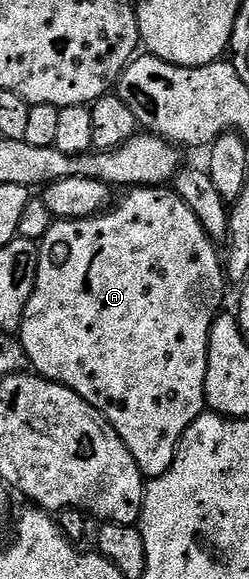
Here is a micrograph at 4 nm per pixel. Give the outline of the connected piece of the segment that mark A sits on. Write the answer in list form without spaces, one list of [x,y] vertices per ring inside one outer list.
[[[141,185],[131,187],[119,202],[116,200],[110,207],[89,217],[78,217],[75,221],[56,220],[39,245],[39,262],[37,263],[37,279],[33,287],[33,295],[29,295],[29,303],[25,307],[23,321],[19,325],[18,339],[23,345],[30,368],[46,381],[55,381],[59,385],[69,387],[85,403],[89,403],[117,431],[117,435],[129,447],[129,455],[137,463],[144,478],[160,477],[169,471],[179,446],[179,440],[185,435],[187,428],[205,412],[205,371],[207,370],[207,348],[209,347],[209,331],[219,316],[223,305],[223,281],[225,282],[225,265],[216,242],[211,240],[205,231],[201,219],[189,211],[189,207],[175,194],[174,188],[161,185]]]

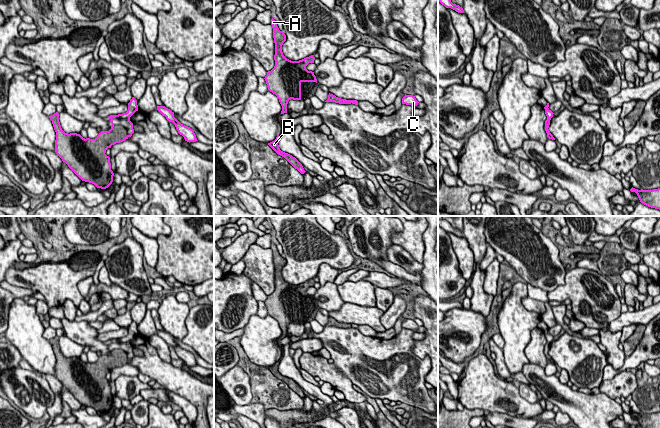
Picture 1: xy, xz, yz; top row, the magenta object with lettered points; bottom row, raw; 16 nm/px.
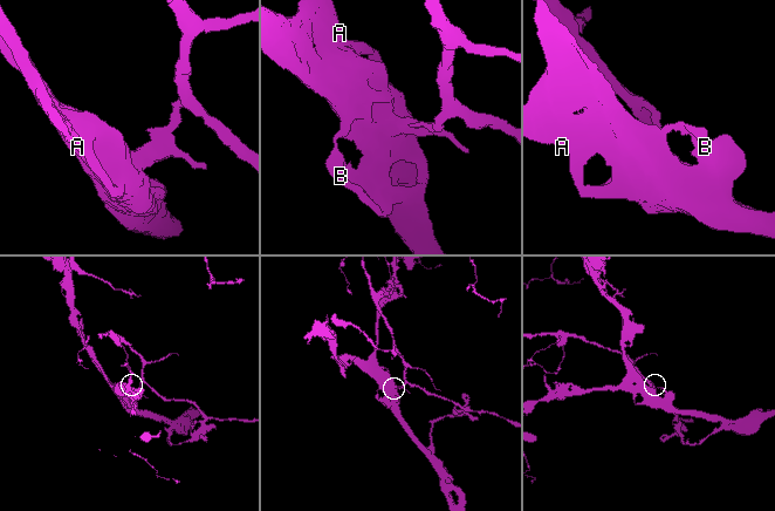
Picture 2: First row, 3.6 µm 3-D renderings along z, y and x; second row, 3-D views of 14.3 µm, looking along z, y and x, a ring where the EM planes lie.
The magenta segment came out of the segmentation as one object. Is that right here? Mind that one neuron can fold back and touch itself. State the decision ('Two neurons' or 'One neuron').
Two neurons

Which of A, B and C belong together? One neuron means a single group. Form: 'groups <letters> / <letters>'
groups A B / C

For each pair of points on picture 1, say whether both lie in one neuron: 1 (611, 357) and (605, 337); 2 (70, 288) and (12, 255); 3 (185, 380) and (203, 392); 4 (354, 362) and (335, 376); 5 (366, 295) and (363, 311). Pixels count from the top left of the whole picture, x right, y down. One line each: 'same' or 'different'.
1: same
2: different
3: same
4: different
5: different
■ ■ ■ ■
- _Requirement_: Return the entries above exactly and in full; do not include images.

- _Answer space_:
Here is a micrograph at 4 nm per pixel. Give the outline of the connected piece of the segment that mark A sits on. Write the answer in list form without spaces, one list of [x,y] vertices per ring inside one outer list.
[[[141,185],[131,187],[119,202],[116,200],[110,207],[89,217],[78,217],[75,221],[56,220],[39,245],[39,262],[37,263],[37,279],[33,287],[33,295],[29,295],[29,303],[25,307],[23,321],[19,325],[18,339],[23,345],[30,368],[46,381],[55,381],[59,385],[69,387],[85,403],[89,403],[117,431],[117,435],[129,447],[129,455],[137,463],[144,478],[160,477],[169,471],[179,446],[179,440],[185,435],[187,428],[205,412],[205,371],[207,370],[207,348],[209,347],[209,331],[219,316],[223,305],[223,281],[225,282],[225,265],[216,242],[211,240],[205,231],[201,219],[189,211],[189,207],[175,194],[174,188],[161,185]]]

Picture 1: xy, xz, yz; top row, the magenta object with lettered points; bottom row, raw; 16 nm/px.
Picture 2: First row, 3.6 µm 3-D renderings along z, y and x; second row, 3-D views of 14.3 µm, looking along z, y and x, a ring where the EM planes lie.
The magenta segment came out of the segmentation as one object. Is that right here? Mind that one neuron can fold back and touch itself. State the decision ('Two neurons' or 'One neuron').
Two neurons

Which of A, B and C belong together? One neuron means a single group. Form: 'groups <letters> / <letters>'
groups A B / C

For each pair of points on picture 1, say whether both lie in one neuron: 1 (611, 357) and (605, 337); 2 (70, 288) and (12, 255); 3 (185, 380) and (203, 392); 4 (354, 362) and (335, 376); 5 (366, 295) and (363, 311). Pixels count from the top left of the whole picture, x right, y down. One line each: 'same' or 'different'.
1: same
2: different
3: same
4: different
5: different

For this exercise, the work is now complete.